Records for processing section start

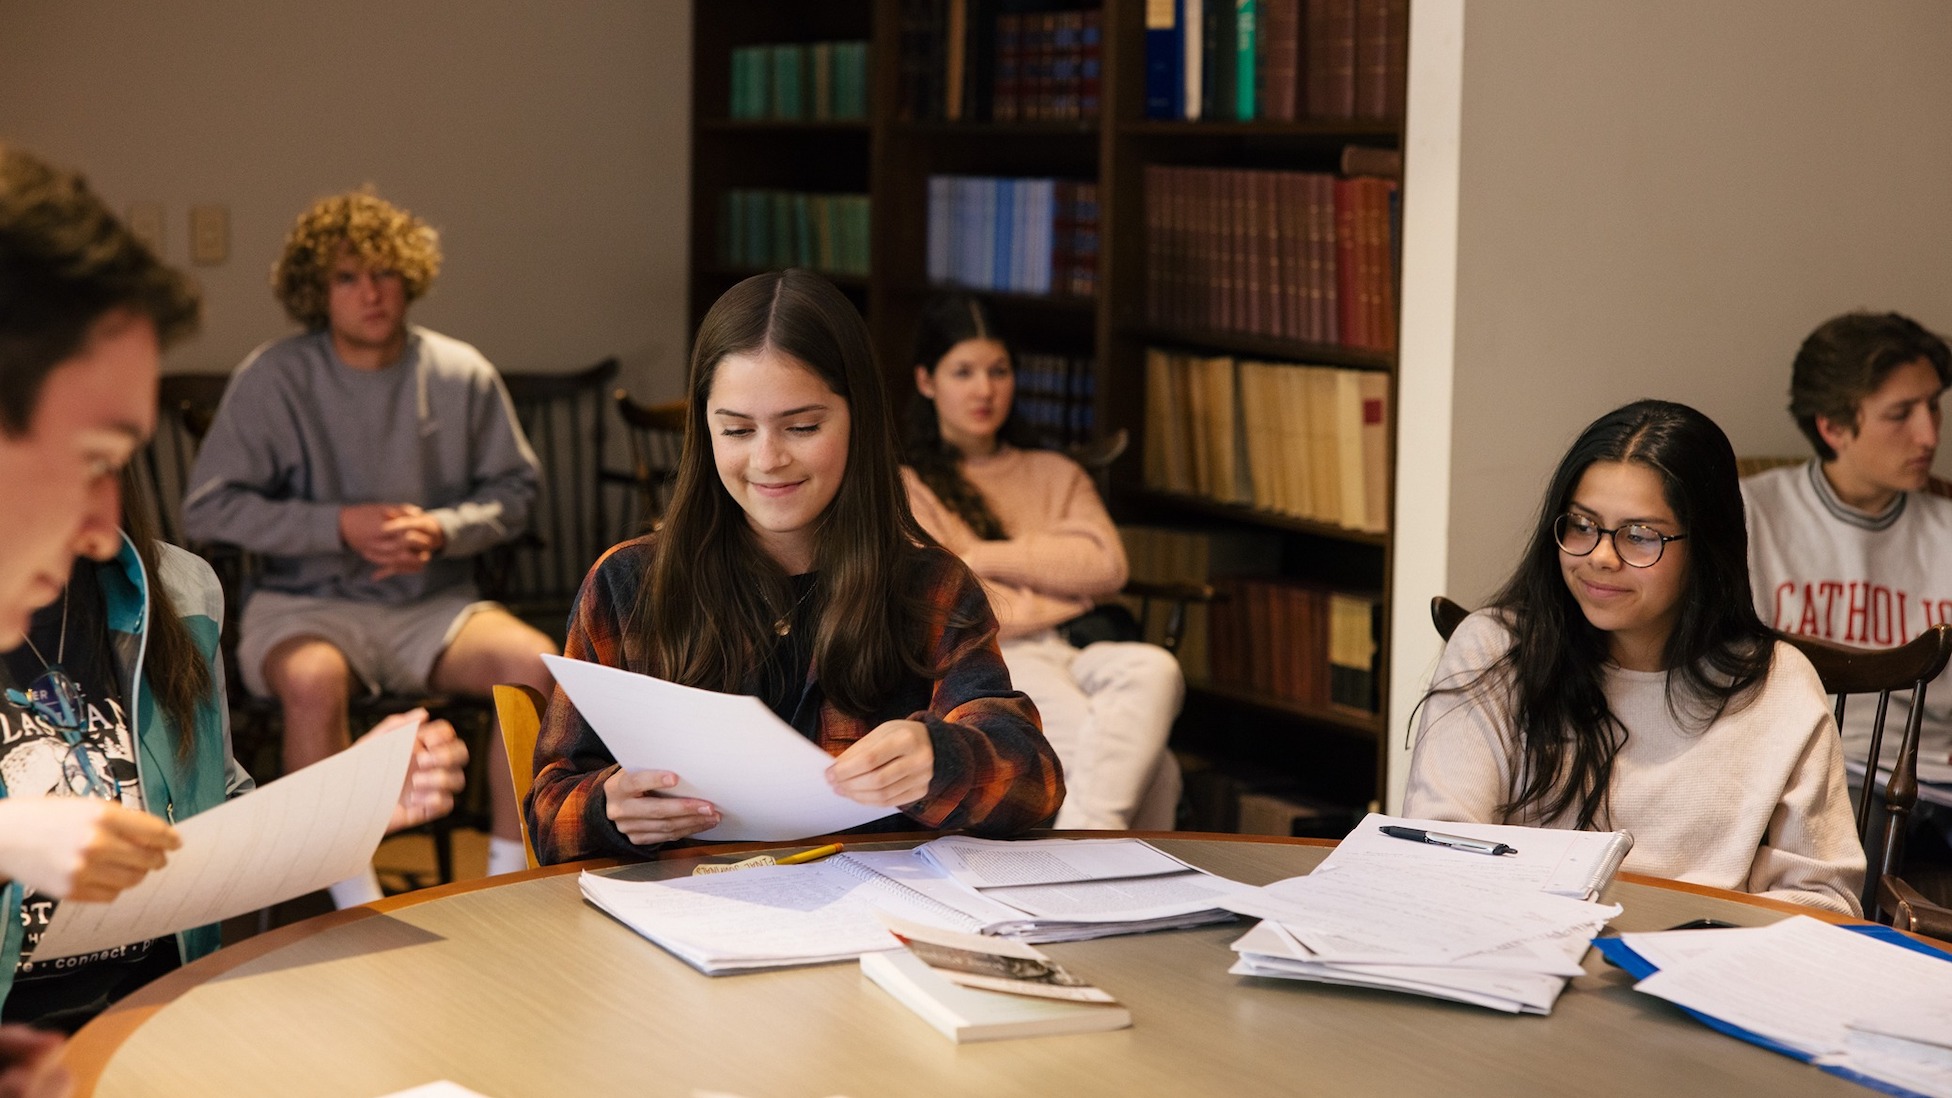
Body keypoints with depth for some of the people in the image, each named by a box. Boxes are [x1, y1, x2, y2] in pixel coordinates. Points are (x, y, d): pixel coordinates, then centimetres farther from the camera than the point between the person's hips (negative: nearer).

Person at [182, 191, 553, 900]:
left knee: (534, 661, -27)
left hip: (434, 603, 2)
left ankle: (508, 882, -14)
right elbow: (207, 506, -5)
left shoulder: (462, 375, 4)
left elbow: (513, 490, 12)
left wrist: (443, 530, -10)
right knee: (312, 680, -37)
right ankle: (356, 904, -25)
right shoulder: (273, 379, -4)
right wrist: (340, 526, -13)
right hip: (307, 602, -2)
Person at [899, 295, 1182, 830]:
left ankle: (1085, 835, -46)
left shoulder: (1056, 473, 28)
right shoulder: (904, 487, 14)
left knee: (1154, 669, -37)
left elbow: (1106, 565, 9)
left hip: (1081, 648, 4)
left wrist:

Records for processing section end

### [Exercise requirements]
Repeat the listing above word for word, leaving out the pictures.

### [Output for this task]
Body keypoints with depth for some of the people in the image, each named by a box. Boxes are [x1, y1, x2, y2] in pixel coordinates. Points are (x, y, d): pixel coordinates, then centimetres farther from the camera than the point between the person's hips (negative: nearer).

Person at [182, 191, 553, 900]:
left knee: (534, 661, -27)
left hip: (434, 603, 2)
left ankle: (508, 882, -14)
right elbow: (207, 506, -5)
left shoulder: (462, 375, 4)
left elbow: (513, 490, 12)
left wrist: (443, 530, -10)
right knee: (312, 680, -37)
right ankle: (356, 904, -25)
right shoulder: (273, 379, -4)
right wrist: (340, 526, -13)
right hip: (307, 602, -2)
Person at [899, 295, 1182, 830]:
left ankle: (1085, 835, -46)
left shoulder: (1056, 473, 28)
right shoulder: (904, 487, 14)
left knee: (1154, 669, -37)
left elbow: (1106, 565, 9)
left hip: (1081, 648, 4)
left wrist:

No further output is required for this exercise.